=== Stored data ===
#####
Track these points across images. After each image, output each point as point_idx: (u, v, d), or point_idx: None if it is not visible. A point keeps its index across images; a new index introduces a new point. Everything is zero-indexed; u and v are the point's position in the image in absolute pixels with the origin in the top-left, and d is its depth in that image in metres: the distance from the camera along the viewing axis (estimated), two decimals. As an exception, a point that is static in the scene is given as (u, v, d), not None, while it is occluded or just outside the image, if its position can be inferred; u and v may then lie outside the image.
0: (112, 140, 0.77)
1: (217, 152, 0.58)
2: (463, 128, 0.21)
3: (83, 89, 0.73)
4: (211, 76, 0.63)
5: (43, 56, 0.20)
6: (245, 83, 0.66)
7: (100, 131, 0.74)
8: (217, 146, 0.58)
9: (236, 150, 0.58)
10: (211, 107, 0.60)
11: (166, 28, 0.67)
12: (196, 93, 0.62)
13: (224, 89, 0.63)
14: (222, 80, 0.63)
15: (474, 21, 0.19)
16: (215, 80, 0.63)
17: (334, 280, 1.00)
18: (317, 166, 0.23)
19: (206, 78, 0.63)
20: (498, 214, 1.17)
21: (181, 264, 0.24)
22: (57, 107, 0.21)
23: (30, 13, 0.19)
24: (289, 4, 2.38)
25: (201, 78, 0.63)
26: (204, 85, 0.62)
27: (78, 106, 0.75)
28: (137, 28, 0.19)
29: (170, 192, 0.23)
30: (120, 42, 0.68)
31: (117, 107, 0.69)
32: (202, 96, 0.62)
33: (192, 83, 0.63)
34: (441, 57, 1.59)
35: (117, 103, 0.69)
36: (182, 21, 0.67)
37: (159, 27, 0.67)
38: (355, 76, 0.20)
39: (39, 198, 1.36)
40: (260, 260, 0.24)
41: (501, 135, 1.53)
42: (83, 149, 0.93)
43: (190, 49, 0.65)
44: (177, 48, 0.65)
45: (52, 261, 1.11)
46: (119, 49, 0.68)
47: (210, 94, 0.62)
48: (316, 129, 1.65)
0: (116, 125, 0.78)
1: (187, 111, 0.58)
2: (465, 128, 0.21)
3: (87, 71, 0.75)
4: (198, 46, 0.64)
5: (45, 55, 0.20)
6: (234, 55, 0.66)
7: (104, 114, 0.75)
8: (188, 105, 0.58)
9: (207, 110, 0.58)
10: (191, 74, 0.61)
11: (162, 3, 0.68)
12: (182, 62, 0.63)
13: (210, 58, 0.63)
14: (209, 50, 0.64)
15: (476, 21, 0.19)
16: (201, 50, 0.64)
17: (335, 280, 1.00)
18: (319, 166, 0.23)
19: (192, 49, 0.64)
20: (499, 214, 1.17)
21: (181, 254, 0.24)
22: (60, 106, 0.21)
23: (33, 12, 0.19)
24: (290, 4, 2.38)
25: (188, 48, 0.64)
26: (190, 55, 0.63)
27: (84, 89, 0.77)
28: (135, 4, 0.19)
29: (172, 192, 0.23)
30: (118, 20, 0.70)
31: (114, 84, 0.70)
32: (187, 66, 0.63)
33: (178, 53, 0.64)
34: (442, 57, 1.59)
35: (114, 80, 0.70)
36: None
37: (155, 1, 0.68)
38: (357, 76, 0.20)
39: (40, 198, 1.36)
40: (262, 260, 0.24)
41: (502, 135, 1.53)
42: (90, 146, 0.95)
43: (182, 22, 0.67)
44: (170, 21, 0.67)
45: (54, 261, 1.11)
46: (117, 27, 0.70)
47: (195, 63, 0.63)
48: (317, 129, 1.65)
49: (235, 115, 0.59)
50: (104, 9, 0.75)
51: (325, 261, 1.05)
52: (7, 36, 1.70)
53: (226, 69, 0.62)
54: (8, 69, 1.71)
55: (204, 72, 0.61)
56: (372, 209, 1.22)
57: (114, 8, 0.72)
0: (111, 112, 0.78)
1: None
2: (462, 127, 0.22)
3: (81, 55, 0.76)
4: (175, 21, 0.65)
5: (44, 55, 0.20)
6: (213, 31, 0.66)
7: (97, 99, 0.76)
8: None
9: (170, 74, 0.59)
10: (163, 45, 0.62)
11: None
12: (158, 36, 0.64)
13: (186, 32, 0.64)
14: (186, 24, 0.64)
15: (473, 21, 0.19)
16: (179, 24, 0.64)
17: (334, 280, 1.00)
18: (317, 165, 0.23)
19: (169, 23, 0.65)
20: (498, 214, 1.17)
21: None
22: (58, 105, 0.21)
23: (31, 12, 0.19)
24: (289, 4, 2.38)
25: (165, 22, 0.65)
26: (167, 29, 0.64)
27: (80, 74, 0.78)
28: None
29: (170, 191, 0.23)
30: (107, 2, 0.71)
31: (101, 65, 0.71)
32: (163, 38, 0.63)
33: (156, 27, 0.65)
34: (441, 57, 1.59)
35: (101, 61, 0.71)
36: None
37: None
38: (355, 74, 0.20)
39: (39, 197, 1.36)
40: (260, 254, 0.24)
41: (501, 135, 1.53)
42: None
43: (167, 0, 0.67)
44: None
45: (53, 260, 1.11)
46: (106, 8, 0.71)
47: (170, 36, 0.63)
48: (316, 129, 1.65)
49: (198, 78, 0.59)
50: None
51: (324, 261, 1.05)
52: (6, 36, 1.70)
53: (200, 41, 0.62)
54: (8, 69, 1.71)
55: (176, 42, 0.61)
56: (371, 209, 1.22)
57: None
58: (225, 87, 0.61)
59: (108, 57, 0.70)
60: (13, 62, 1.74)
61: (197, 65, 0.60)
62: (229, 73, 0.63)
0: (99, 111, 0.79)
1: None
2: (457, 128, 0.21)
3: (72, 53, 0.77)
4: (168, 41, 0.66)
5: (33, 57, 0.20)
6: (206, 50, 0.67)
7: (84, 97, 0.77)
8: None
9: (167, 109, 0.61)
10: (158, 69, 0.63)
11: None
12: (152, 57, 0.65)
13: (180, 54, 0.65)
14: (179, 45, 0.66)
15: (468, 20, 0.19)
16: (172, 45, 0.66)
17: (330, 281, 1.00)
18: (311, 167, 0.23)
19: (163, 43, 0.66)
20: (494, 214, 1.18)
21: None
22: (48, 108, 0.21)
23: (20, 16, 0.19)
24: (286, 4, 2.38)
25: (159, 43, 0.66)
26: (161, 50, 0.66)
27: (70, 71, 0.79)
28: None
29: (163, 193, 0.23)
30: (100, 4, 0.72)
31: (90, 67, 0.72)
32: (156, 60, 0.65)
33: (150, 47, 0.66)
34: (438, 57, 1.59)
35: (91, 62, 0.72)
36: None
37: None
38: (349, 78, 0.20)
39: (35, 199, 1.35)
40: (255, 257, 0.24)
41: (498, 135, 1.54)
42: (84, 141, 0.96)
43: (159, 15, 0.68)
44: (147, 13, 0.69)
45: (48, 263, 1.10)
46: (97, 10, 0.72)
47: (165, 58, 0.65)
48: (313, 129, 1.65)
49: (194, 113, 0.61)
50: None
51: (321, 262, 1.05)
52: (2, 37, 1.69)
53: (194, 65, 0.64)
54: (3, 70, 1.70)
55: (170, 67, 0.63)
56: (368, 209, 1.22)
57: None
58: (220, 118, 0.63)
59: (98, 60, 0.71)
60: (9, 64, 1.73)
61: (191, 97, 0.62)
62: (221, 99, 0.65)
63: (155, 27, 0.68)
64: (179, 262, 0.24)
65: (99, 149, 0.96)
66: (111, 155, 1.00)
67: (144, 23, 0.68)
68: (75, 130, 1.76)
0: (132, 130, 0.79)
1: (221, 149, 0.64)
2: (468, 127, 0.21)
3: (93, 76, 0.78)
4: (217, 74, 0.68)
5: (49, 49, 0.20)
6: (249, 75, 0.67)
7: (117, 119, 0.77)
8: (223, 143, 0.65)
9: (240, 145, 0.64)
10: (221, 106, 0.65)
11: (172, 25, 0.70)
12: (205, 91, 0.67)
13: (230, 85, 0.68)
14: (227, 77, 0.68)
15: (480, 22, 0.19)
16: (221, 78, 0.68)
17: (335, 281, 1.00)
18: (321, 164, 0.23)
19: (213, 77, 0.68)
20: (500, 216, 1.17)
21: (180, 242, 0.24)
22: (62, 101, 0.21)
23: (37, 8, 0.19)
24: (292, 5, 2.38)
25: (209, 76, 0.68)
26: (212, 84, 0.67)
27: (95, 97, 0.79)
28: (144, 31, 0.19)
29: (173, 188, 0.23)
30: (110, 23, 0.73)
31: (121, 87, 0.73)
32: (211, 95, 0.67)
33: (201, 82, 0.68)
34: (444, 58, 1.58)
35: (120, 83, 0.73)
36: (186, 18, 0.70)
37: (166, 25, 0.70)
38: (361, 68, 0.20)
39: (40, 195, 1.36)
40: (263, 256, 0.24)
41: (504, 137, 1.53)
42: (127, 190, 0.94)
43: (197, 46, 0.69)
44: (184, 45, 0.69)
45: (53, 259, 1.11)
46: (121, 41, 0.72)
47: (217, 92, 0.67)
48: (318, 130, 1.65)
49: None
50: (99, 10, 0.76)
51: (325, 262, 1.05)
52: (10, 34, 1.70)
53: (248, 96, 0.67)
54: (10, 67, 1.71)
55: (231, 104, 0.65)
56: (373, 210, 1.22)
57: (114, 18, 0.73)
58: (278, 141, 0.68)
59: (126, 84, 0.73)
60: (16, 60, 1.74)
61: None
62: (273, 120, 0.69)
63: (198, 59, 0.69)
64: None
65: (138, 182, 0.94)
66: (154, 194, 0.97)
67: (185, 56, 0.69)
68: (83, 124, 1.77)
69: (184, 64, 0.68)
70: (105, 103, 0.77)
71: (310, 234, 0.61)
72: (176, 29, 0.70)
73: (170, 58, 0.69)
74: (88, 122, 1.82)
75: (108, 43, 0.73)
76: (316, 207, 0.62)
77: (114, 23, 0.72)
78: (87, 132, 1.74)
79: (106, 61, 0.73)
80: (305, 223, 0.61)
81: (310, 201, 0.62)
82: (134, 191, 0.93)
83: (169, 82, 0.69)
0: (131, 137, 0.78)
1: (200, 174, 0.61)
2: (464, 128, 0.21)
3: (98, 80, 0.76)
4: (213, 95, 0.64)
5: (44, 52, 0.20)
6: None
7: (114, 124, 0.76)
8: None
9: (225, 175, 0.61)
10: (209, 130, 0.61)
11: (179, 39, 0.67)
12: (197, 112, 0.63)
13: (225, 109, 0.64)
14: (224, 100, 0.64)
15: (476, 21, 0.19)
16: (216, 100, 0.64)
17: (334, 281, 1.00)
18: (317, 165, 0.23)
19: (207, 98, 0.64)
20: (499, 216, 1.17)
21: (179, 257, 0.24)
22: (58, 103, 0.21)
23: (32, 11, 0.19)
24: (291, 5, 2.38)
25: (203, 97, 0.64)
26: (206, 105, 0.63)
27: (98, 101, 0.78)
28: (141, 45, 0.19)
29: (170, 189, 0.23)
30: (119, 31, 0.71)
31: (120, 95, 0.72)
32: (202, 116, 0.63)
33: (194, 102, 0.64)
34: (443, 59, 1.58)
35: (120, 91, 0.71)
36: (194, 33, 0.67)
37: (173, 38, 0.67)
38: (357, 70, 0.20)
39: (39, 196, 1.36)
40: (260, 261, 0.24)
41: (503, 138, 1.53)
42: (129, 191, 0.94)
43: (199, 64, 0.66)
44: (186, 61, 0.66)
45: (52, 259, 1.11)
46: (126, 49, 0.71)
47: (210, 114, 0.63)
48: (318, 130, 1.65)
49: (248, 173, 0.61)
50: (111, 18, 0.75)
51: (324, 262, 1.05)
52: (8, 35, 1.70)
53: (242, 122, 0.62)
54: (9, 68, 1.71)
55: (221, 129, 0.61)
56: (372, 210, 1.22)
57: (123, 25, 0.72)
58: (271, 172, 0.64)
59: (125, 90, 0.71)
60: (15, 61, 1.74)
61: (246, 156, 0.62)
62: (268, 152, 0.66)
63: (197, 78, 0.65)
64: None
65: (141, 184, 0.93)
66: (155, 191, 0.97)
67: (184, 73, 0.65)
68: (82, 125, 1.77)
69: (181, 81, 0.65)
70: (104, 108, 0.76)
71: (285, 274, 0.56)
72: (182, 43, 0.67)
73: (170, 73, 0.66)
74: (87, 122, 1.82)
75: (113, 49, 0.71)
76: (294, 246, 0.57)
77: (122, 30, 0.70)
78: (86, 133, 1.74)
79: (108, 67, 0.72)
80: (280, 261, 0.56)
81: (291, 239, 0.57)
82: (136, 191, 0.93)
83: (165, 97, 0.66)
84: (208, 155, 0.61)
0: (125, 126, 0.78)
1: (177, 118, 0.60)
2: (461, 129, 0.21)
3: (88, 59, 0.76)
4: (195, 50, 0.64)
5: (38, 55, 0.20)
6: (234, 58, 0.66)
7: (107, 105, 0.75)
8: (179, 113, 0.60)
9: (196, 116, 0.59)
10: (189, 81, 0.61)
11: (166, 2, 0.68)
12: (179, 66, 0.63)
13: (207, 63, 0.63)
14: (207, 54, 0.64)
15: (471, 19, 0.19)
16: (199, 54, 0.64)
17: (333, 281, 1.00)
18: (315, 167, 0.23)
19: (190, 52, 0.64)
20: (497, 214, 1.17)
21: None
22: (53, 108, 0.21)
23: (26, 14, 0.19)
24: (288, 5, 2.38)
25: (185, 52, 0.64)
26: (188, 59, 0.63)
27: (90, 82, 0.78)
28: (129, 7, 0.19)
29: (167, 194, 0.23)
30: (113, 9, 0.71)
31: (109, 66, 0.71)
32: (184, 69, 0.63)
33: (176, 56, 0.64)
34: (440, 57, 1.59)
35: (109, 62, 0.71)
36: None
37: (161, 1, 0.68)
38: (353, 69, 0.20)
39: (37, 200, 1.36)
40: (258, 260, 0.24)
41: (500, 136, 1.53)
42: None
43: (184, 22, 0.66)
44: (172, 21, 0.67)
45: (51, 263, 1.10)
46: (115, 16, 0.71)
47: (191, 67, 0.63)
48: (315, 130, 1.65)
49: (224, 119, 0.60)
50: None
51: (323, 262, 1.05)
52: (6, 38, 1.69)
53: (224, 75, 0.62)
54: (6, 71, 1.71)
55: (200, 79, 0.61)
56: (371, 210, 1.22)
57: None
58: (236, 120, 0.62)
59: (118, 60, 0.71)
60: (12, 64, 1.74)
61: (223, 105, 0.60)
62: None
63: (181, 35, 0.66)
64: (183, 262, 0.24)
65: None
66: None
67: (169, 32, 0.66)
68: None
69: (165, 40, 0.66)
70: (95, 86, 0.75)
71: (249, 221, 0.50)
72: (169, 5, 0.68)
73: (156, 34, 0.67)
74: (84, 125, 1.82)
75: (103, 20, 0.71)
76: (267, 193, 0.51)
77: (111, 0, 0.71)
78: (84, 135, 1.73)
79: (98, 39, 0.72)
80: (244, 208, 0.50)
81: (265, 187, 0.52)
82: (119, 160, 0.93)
#####
=== Task directions ===
Which lines run from the one holding "76: (316, 207, 0.62)" through the one holding "65: (141, 184, 0.93)" in the records above? Repeat them exactly, both included, and nothing more.

=== Final answer ===
76: (316, 207, 0.62)
77: (114, 23, 0.72)
78: (87, 132, 1.74)
79: (106, 61, 0.73)
80: (305, 223, 0.61)
81: (310, 201, 0.62)
82: (134, 191, 0.93)
83: (169, 82, 0.69)
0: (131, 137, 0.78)
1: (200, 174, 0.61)
2: (464, 128, 0.21)
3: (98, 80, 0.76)
4: (213, 95, 0.64)
5: (44, 52, 0.20)
6: None
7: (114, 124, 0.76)
8: None
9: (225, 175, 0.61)
10: (209, 130, 0.61)
11: (179, 39, 0.67)
12: (197, 112, 0.63)
13: (225, 109, 0.64)
14: (224, 100, 0.64)
15: (476, 21, 0.19)
16: (216, 100, 0.64)
17: (334, 281, 1.00)
18: (317, 165, 0.23)
19: (207, 98, 0.64)
20: (499, 216, 1.17)
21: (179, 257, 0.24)
22: (58, 103, 0.21)
23: (32, 11, 0.19)
24: (291, 5, 2.38)
25: (203, 97, 0.64)
26: (206, 105, 0.63)
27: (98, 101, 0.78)
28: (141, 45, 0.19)
29: (170, 189, 0.23)
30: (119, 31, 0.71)
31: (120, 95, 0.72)
32: (202, 116, 0.63)
33: (194, 102, 0.64)
34: (443, 59, 1.58)
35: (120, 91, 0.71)
36: (194, 33, 0.67)
37: (173, 38, 0.67)
38: (357, 70, 0.20)
39: (39, 196, 1.36)
40: (260, 261, 0.24)
41: (503, 138, 1.53)
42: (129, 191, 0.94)
43: (199, 64, 0.66)
44: (186, 61, 0.66)
45: (52, 259, 1.11)
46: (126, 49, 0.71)
47: (210, 114, 0.63)
48: (318, 130, 1.65)
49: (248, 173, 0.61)
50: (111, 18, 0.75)
51: (324, 262, 1.05)
52: (8, 35, 1.70)
53: (242, 122, 0.62)
54: (9, 68, 1.71)
55: (221, 129, 0.61)
56: (372, 210, 1.22)
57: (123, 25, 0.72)
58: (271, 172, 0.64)
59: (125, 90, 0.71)
60: (15, 61, 1.74)
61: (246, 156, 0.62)
62: (268, 152, 0.66)
63: (197, 78, 0.65)
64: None
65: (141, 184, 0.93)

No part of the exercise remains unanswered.